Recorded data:
---*---
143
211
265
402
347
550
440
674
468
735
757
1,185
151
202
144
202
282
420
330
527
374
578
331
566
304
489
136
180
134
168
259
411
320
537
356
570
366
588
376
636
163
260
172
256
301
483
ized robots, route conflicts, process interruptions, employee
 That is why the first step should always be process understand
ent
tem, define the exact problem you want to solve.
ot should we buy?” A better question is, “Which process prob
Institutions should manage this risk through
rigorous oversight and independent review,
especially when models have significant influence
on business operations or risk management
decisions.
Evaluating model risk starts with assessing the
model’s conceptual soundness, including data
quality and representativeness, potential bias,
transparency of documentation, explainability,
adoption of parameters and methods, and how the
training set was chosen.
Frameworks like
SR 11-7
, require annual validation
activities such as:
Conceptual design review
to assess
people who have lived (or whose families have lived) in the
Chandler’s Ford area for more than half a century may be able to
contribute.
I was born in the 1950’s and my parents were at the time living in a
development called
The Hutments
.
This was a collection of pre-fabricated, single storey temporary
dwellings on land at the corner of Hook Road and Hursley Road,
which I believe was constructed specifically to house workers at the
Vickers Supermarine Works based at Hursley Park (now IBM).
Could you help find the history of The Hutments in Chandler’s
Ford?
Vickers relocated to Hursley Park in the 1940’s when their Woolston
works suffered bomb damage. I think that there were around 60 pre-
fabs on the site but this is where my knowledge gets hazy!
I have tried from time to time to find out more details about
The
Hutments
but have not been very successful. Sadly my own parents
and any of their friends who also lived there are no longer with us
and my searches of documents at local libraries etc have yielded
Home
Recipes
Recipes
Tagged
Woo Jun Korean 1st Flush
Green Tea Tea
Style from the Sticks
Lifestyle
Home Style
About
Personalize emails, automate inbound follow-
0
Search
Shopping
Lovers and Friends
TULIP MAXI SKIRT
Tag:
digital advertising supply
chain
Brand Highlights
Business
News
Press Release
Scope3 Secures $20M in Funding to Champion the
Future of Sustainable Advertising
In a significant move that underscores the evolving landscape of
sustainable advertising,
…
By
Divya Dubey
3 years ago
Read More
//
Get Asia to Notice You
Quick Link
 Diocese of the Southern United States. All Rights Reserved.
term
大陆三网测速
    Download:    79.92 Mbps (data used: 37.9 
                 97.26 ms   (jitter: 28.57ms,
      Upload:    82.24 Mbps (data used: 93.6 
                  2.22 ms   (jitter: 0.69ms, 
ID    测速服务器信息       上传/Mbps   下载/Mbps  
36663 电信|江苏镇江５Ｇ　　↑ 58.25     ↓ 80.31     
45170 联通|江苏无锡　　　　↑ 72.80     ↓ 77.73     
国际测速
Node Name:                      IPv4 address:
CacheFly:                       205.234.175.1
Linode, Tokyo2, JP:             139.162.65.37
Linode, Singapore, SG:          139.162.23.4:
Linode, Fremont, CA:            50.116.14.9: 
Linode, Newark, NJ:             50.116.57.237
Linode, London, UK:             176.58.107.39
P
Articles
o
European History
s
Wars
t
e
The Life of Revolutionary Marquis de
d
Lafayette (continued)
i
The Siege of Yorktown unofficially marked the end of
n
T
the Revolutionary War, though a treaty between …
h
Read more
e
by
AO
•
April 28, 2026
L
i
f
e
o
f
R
---*---
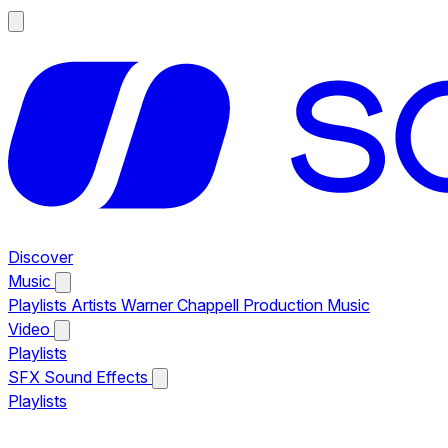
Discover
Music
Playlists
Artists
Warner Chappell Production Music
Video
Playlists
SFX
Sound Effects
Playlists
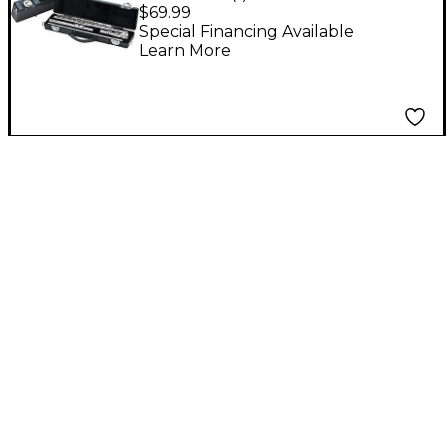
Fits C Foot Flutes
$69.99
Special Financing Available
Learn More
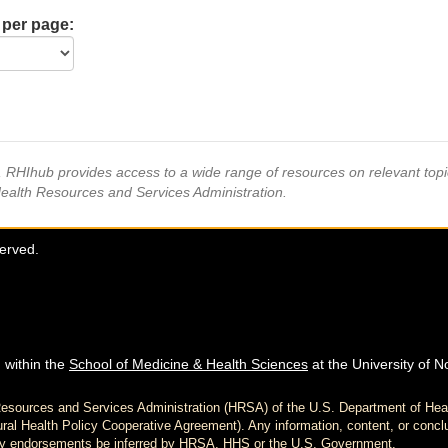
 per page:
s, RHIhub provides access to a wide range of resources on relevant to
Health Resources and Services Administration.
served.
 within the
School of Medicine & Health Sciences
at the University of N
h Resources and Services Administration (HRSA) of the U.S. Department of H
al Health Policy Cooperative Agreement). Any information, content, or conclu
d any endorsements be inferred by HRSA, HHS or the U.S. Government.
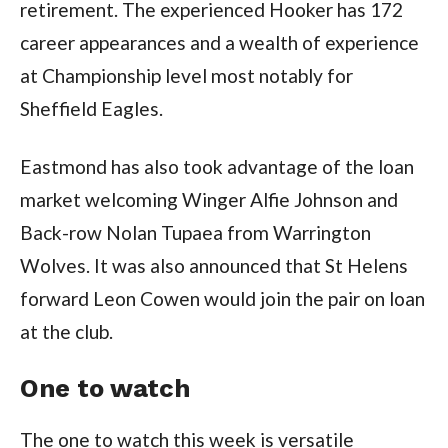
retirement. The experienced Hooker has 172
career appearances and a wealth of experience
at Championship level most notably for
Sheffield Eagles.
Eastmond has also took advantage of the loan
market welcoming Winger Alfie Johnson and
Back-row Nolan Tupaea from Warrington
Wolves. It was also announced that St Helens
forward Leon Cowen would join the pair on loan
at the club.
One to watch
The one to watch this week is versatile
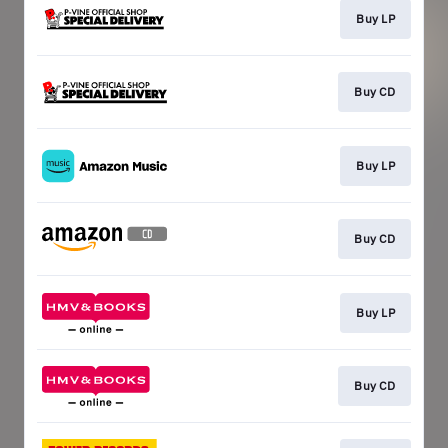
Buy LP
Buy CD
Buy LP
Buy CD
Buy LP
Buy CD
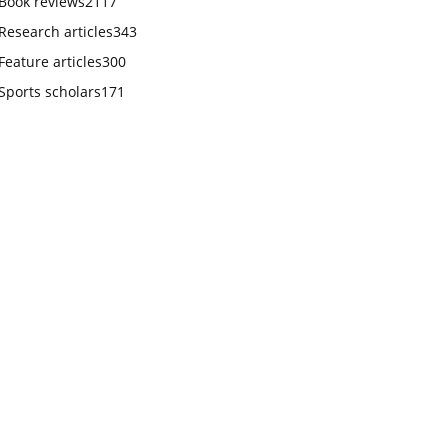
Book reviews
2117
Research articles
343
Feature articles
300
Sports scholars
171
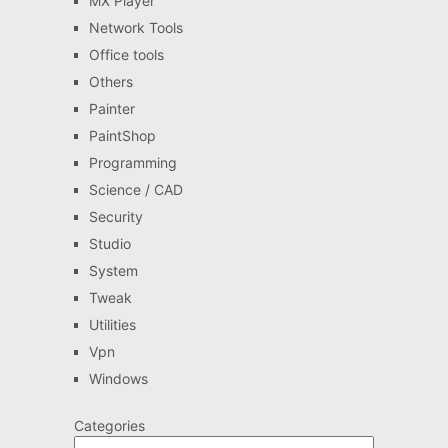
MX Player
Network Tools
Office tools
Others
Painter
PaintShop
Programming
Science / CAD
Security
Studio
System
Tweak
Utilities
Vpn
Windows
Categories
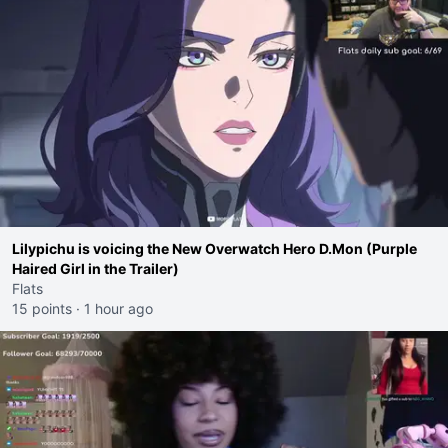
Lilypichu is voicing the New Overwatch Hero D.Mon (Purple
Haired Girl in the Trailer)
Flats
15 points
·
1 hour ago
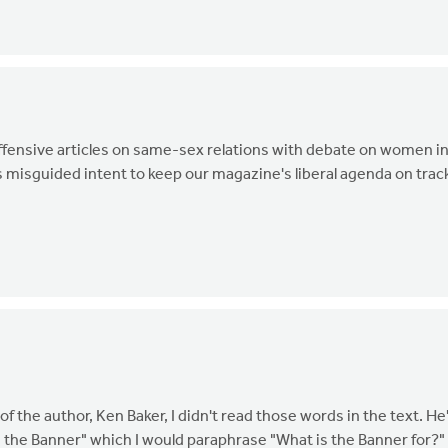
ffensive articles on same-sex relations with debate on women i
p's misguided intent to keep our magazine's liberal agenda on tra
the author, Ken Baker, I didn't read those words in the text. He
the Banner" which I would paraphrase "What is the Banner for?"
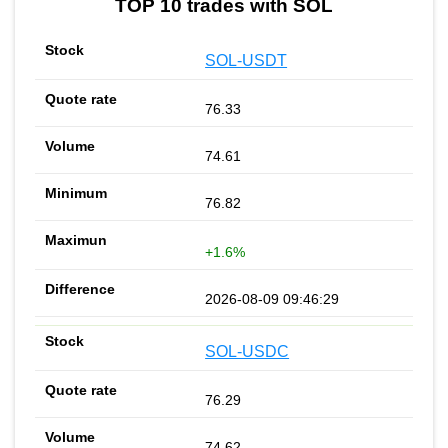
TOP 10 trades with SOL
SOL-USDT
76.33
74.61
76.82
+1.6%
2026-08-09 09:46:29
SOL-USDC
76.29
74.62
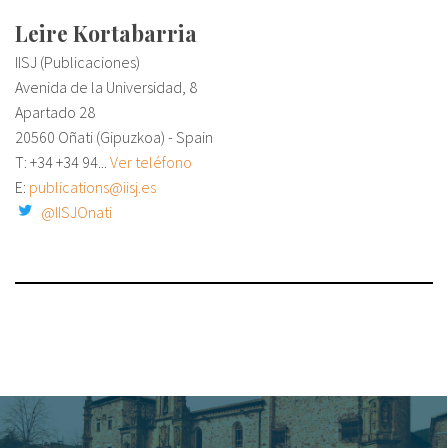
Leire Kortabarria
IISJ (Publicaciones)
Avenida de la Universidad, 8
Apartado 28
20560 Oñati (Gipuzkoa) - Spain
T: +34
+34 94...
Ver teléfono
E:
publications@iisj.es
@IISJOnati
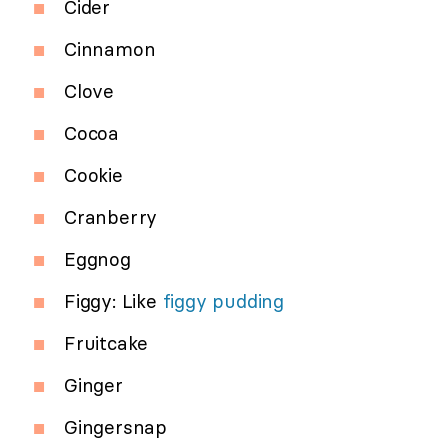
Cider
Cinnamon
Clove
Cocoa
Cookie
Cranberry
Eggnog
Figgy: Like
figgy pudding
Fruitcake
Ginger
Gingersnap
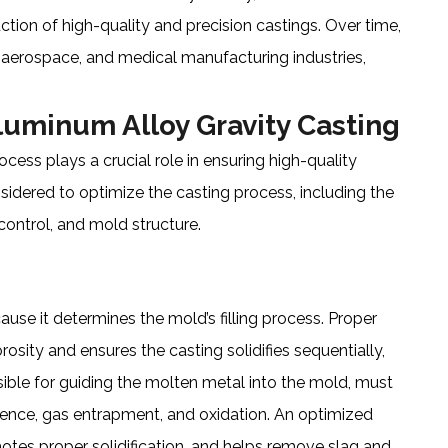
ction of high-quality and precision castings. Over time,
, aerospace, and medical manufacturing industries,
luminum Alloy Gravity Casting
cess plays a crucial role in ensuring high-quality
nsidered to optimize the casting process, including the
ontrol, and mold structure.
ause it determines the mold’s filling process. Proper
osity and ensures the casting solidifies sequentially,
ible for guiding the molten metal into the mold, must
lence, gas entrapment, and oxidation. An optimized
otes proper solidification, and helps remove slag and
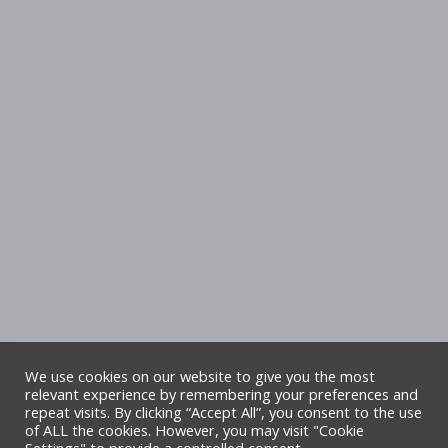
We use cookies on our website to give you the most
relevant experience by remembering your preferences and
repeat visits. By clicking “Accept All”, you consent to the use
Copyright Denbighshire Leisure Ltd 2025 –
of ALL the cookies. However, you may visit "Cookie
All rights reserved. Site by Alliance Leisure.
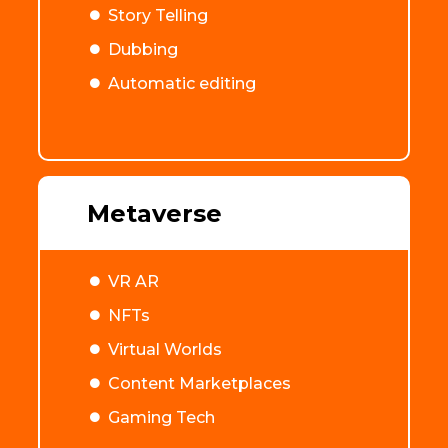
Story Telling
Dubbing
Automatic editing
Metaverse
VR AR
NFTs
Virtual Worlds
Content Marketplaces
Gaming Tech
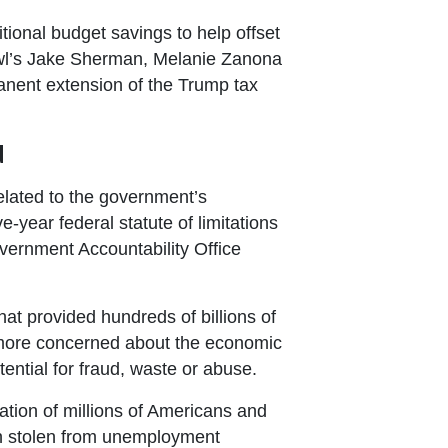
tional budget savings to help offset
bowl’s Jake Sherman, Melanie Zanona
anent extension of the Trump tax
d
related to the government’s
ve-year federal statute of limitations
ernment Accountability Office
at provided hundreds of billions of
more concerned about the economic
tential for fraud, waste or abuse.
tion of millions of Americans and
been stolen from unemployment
---*---
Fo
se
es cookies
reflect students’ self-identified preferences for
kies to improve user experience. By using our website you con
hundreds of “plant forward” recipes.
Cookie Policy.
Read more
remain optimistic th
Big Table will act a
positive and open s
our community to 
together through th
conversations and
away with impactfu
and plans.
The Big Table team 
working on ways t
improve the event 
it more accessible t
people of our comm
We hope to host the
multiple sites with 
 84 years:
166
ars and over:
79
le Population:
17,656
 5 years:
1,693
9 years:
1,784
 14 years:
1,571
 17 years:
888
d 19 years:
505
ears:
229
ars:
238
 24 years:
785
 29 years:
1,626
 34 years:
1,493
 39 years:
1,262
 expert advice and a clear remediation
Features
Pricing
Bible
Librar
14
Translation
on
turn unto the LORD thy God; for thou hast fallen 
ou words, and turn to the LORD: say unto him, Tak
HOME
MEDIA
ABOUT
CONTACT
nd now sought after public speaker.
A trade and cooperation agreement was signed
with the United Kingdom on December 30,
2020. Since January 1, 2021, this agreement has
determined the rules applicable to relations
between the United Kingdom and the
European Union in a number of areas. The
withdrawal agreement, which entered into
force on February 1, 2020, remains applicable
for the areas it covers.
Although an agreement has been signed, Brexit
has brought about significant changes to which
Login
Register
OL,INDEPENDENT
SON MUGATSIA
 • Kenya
---*---
Exercise requirements: Please arrange the text of the material as a JSON list of strings, one per line. Begin at the line that has "Lilypichu is voicing", stop after the line that has "otes proper solidification, and", and leave out blank lines and the pictures.

Written solution:
[
  "Lilypichu is voicing the New Overwatch Hero D.Mon (Purple",
  "Haired Girl in the Trailer)",
  "Flats",
  "15 points",
  "·",
  "1 hour ago",
  "ffensive articles on same-sex relations with debate on women i",
  "p's misguided intent to keep our magazine's liberal agenda on tra",
  "the author, Ken Baker, I didn't read those words in the text. He",
  "the Banner\" which I would paraphrase \"What is the Banner for?\"",
  "TOP 10 trades with SOL",
  "SOL-USDT",
  "76.33",
  "74.61",
  "76.82",
  "+1.6%",
  "2026-08-09 09:46:29",
  "SOL-USDC",
  "76.29",
  "74.62",
  "Leire Kortabarria",
  "IISJ (Publicaciones)",
  "Avenida de la Universidad, 8",
  "Apartado 28",
  "20560 Oñati (Gipuzkoa) - Spain",
  "T: +34",
  "+34 94...",
  "Ver teléfono",
  "E:",
  "publications@iisj.es",
  "@IISJOnati",
  "Cider",
  "Cinnamon",
  "Clove",
  "Cocoa",
  "Cookie",
  "Cranberry",
  "Eggnog",
  "Figgy: Like",
  "figgy pudding",
  "Fruitcake",
  "Ginger",
  "Gingersnap",
  "ction of high-quality and precision castings. Over time,",
  ", aerospace, and medical manufacturing industries,",
  "luminum Alloy Gravity Casting",
  "cess plays a crucial role in ensuring high-quality",
  "nsidered to optimize the casting process, including the",
  "ontrol, and mold structure.",
  "ause it determines the mold’s filling process. Proper",
  "osity and ensures the casting solidifies sequentially,",
  "ible for guiding the molten metal into the mold, must",
  "lence, gas entrapment, and oxidation. An optimized",
  "otes proper solidification, and helps remove slag and"
]